Western Canadian construction: More boom or will it bust?

by Jim Bray

Times have been quite good for western Canada’s construction industry over the past few years as a robust economy has helped allow for plenty of building in all four western provinces. But with the price of oil now low and governments and corporations looking at ways to save some bucks for what looks like might be some very rainy days on the horizon, is this going to continue?

It appears so, but not without challenges. Western Canada’s construction trade associations are forecasting there’ll be enough work to keep just about everyone working. The problem, it appears, is finding enough people who want to work.

Truck West contacted all four provincial organizations who make up the Western Canada Roadbuilder & Heavy Construction Association (WCR&HCA) and obtained copies of some reports that predict continued good times. The reports were created by BuildForce Canada, a national industry-led organization “committed to working with the construction industry to provide information and resources to assist with its management of workforce requirements.”

BuildForce’s “Looking Forward” document focusing on Manitoba, blue skies the years 2014-2023, and begins with the claim that “for more than a decade, Manitoba has been on a construction boom that has rivalled the other Western provinces and raised employment to record levels.”

The report claims the boom exhausted the local workforce, leaving challenges in finding enough bodies to handle all the new construction work, which the document notes has been distributed across both residential and non-residential markets. The organization predicts this growth – and the worker shortage – will continue over the next several years.

Alberta’s estimate noted Wild Rose Country continues to lead Canada in activity, adding jobs and “building the productive capacity of the provincial economy to new heights.”

Alberta’s economy is joined at the hip to oil sands development, of course, and despite a slowdown in 2009, things were back with a vengeance by 2013 and continue to look good, despite the crash in oil prices that’s causing a lot of corporate and government navel-gazing.

“Construction employment growth continues in virtually every year of the new 2014-2023 forecast scenario,” BuildForce said, “but year-to-year growth rates are lower than the past decade.” Despite the slowdown, however, the document forecasts that
“human resources challenges related to skills, training, mobility and competition will continue on nearly the same scale.”

As for the oil sands, the organization said the economic recovery after 2008 doubled the number of employees who were left working after the crash, and noted that the demand for skilled trades and specialty occupations, has “exhausted the available labour force in Alberta” and set the pace for “a new wave of interprovincial mobility, immigration and human resources strategies to accommodate the change.”

The Saskatchewan Heavy Construction Association’s report noted that the provincial budget for 2015 highways and infrastructure work totals $664.5 million dollars, a 7% increase over last year’s.

The 2015 expenditures will focus on municipal programs, maintenance and rehabilitation, and upgrades and enhancements to the transportation system, including some $250 million to repair, rehabilitate and upgrade existing highways and structures as well as more than $100 million for major projects such as continued work on Hwy. 39 north west of Estevan, the twinning of Hwy. 16 from Saskatoon to Clavet, and the preconstruction of the east Regina bypass project.

SHCA president Shantel Lipp praised the Brad Wall government for “making good on their commitment of spending $2 billion over four years.”

It’s the same story in British Columbia.

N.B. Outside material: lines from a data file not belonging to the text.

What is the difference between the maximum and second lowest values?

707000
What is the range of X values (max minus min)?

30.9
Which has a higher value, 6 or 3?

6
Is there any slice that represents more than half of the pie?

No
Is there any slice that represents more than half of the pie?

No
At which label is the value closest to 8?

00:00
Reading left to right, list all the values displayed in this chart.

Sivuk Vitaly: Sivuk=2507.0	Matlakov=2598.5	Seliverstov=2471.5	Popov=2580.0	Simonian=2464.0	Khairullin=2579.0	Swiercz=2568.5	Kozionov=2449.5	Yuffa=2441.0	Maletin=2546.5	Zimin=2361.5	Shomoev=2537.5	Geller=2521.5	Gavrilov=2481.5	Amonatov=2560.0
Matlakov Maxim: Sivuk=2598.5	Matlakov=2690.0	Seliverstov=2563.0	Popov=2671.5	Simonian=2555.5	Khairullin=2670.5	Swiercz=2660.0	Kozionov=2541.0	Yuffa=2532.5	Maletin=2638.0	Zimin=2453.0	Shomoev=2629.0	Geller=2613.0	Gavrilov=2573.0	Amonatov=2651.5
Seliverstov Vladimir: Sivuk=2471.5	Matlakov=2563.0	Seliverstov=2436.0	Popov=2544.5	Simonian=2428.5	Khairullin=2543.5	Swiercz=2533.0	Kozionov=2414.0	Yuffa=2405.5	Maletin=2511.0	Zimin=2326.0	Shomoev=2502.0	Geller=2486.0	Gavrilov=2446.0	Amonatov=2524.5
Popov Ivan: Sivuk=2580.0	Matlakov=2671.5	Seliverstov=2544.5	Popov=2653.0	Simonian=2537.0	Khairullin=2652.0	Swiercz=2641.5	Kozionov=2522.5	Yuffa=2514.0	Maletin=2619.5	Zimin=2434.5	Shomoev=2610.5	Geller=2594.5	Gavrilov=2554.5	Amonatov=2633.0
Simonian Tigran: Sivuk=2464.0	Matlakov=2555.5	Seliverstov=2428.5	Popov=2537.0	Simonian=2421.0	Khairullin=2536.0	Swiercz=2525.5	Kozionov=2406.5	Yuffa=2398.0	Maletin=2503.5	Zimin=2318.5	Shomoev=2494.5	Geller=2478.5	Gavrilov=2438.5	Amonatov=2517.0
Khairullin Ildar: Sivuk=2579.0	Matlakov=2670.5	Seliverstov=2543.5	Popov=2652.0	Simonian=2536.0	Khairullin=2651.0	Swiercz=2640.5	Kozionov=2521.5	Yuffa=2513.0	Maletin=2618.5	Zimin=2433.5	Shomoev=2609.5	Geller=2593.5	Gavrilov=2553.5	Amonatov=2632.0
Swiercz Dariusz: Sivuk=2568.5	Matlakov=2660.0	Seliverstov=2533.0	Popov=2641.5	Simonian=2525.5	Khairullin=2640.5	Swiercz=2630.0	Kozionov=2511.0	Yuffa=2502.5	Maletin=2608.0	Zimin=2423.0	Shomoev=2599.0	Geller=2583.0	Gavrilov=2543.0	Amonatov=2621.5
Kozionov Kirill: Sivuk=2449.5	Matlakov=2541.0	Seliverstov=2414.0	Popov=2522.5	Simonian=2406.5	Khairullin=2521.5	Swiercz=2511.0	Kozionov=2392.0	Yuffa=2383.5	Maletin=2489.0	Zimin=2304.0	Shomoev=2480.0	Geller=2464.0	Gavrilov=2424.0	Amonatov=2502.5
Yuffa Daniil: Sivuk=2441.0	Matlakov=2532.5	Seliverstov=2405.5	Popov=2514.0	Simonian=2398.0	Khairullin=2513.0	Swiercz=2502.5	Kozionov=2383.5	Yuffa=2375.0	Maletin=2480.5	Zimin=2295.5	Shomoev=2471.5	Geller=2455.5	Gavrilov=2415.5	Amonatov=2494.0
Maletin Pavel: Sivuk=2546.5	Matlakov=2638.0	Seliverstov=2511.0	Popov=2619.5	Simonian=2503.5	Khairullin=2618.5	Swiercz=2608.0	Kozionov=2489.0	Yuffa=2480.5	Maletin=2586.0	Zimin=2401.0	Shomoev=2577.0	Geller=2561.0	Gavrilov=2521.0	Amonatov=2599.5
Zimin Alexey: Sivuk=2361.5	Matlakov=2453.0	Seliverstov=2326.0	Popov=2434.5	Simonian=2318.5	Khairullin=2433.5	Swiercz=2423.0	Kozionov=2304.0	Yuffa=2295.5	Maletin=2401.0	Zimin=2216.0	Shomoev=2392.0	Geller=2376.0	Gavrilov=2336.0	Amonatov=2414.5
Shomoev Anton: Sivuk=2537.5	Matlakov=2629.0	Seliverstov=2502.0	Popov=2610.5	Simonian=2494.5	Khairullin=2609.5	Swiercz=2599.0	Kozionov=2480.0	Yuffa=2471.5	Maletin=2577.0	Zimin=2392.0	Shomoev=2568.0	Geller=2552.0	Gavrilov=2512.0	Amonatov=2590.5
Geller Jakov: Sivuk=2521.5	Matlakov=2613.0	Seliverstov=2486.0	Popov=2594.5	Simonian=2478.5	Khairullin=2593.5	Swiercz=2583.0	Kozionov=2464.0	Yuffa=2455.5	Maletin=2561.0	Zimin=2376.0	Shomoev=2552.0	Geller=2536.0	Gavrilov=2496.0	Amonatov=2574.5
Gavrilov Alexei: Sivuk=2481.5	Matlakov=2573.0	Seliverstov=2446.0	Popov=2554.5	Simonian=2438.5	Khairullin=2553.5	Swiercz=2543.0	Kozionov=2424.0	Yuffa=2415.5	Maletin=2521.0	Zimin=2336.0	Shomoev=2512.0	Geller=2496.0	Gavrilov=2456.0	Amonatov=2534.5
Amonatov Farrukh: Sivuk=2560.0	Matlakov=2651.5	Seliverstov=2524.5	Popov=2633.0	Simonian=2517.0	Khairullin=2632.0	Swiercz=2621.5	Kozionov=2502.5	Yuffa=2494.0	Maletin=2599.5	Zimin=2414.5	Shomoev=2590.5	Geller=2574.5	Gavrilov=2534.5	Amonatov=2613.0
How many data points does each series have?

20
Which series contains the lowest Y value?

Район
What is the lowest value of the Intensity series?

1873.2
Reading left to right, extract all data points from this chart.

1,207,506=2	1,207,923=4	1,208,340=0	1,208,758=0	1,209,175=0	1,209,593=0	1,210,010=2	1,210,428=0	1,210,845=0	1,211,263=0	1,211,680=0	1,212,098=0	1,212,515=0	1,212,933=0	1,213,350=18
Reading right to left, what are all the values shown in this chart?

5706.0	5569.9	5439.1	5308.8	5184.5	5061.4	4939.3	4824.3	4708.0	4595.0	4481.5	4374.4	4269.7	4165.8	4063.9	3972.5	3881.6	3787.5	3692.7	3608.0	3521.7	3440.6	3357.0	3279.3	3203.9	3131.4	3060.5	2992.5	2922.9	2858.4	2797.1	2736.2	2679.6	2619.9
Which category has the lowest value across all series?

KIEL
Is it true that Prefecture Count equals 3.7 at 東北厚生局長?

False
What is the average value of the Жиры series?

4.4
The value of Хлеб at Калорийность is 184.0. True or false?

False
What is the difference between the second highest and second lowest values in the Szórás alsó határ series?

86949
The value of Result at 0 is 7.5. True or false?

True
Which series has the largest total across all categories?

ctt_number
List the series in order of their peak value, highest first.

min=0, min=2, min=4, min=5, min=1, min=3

BuildForce noted that construction employment in the westernmost province is “poised to jump to a new record level by 2017 – passing the last peak in 2007.”

The report claims that most of the growth comes in non-residential construction markets, noting that investments in “the major resource and infrastructure projects in the north are the biggest contributors.”

Another document, released to Truck West by B.C. Road Builders & Heavy Construction Association president Jack Davidson, claimed the big news for 2015 is that “the value of all ‘major’ capital projects that are planned or underway (in the province) sits at $344 billion.”

About $60 billion of that is residential, while “just over $90 billion is estimated to be earmarked for LNG plants and related pipelines” with about $40 billion earmarked for mining projects. The report also noted that there isn’t much going on in the province when it comes to manufacturing projects, with the notable exception of the $4.8 billion Rio Tinto Kitimat Smelter Project, which is already underway.

So it appears there’s plenty of work to be had in construction across the west despite slumping energy prices. The trick may be finding people to do it.